Could you filter the material below, keeping every line that contains the string "Output" and copying each one in full? Treat uppercase and lowercase as different.

**Records supplied:**
-------

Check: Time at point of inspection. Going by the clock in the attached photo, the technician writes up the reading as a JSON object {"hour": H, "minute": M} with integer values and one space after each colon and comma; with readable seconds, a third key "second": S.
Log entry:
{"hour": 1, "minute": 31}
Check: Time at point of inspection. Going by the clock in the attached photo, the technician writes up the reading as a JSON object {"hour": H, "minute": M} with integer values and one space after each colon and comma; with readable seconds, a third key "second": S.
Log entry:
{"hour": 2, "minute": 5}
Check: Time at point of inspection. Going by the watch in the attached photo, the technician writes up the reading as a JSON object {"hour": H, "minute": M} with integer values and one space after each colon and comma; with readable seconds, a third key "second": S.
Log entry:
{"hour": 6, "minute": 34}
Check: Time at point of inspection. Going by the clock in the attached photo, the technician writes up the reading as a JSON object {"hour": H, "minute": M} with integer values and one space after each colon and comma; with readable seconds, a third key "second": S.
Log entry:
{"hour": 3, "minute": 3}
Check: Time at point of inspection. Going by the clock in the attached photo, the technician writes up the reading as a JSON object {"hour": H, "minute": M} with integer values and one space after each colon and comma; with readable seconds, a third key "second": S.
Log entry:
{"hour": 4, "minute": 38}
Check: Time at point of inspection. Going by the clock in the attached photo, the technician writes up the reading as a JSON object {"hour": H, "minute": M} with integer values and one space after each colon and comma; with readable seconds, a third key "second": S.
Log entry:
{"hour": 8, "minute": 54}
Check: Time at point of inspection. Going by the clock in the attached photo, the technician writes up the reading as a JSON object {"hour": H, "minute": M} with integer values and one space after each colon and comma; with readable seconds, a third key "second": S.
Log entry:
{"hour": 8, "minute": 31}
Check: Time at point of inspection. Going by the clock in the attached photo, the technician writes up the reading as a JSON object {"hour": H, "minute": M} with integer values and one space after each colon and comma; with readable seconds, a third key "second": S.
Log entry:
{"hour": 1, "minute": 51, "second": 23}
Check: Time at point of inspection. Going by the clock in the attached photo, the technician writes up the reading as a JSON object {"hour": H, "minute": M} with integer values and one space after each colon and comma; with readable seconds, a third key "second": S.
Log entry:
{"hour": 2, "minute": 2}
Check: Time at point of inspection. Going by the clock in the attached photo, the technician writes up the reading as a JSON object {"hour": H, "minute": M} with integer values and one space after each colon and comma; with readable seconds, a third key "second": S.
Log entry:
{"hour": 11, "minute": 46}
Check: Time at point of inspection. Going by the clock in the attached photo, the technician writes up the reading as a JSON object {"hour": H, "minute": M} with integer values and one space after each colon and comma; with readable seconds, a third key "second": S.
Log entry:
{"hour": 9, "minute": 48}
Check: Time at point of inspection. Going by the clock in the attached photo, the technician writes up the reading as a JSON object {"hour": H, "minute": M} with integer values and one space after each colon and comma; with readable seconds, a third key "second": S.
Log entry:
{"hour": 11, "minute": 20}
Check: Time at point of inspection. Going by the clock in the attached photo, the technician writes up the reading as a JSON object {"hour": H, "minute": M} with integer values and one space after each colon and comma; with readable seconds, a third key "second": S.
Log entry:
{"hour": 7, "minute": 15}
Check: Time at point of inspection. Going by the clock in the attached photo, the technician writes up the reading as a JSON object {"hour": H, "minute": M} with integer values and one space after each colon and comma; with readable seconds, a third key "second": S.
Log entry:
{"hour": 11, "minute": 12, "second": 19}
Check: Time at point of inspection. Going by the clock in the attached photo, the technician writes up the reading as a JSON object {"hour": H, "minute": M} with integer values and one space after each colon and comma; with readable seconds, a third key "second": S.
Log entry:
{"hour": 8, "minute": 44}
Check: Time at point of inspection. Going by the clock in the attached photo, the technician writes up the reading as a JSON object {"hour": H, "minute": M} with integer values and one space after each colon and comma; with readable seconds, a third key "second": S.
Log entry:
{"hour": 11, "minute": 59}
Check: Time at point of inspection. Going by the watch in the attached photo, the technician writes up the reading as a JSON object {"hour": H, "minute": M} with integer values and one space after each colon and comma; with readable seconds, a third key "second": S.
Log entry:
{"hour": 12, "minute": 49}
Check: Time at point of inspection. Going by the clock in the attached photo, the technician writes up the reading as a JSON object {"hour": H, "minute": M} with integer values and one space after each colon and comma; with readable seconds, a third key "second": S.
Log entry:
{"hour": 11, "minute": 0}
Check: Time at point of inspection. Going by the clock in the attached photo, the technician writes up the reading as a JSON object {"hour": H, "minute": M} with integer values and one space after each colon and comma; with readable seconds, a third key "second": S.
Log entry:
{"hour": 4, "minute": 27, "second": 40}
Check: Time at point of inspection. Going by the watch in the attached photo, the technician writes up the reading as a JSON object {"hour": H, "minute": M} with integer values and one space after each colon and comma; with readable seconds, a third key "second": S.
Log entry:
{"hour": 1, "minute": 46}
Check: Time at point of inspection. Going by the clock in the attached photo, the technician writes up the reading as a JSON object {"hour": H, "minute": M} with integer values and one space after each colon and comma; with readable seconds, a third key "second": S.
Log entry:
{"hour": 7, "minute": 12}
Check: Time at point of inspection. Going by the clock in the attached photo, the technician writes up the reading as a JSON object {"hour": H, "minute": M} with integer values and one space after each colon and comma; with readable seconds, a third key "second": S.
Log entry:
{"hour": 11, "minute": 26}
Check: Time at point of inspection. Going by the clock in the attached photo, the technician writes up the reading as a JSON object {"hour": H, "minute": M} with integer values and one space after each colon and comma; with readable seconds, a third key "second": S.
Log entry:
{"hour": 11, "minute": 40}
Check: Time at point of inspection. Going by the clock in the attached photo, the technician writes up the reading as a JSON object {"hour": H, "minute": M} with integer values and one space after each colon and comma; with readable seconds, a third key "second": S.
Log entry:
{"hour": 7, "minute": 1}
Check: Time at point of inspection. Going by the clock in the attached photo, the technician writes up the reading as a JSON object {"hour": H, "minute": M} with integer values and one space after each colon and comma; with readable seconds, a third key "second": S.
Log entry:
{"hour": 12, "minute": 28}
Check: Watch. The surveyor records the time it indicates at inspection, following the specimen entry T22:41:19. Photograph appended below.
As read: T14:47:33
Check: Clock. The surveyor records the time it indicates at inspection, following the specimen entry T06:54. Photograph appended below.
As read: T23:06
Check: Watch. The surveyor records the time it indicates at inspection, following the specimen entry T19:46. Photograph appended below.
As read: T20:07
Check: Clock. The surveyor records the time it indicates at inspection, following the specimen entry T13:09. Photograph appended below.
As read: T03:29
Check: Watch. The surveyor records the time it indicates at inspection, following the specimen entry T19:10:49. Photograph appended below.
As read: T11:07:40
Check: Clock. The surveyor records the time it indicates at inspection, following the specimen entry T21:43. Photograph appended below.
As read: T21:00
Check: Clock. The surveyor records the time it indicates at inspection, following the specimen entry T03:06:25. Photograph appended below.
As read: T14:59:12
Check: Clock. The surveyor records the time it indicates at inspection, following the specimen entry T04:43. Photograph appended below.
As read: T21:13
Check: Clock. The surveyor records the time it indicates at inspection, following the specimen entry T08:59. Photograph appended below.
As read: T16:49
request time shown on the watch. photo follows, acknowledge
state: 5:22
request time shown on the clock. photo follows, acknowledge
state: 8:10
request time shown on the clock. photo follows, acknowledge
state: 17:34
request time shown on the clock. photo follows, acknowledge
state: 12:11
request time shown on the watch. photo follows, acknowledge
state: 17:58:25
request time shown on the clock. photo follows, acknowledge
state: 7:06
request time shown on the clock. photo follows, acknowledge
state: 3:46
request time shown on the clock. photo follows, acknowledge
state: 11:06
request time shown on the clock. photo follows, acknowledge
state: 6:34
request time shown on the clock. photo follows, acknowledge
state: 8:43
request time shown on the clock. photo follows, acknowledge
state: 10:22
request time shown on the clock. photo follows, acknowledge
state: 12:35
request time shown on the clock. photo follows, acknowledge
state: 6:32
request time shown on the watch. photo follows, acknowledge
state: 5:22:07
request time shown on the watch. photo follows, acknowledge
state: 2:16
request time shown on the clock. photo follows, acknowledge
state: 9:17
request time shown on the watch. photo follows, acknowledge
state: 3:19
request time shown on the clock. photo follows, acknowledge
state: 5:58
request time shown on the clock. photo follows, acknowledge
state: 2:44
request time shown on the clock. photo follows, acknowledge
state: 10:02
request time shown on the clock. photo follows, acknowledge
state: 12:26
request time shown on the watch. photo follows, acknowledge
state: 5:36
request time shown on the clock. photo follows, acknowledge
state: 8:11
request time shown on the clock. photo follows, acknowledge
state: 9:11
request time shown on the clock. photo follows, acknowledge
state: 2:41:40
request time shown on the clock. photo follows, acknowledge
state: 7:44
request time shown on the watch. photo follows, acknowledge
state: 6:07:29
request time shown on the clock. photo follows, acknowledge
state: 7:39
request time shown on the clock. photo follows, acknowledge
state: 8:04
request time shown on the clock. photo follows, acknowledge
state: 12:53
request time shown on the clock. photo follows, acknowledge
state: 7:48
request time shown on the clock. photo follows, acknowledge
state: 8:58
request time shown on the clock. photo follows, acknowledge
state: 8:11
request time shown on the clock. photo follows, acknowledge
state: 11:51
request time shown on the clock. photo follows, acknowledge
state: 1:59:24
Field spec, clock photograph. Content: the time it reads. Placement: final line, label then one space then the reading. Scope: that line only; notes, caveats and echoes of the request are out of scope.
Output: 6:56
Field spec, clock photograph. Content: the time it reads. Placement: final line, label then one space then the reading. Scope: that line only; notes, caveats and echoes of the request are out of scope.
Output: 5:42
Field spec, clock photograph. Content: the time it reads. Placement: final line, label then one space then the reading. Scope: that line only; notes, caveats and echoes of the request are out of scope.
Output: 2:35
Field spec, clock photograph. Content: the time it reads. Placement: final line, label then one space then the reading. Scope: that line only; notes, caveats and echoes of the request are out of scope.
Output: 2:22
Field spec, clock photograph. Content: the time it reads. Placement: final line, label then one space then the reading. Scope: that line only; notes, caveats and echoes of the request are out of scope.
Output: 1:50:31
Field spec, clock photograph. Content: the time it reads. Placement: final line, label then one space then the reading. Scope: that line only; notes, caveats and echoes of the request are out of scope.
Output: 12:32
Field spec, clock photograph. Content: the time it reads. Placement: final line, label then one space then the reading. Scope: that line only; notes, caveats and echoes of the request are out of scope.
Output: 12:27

-------

**Solved exercise:**
Output: 6:56
Output: 5:42
Output: 2:35
Output: 2:22
Output: 1:50:31
Output: 12:32
Output: 12:27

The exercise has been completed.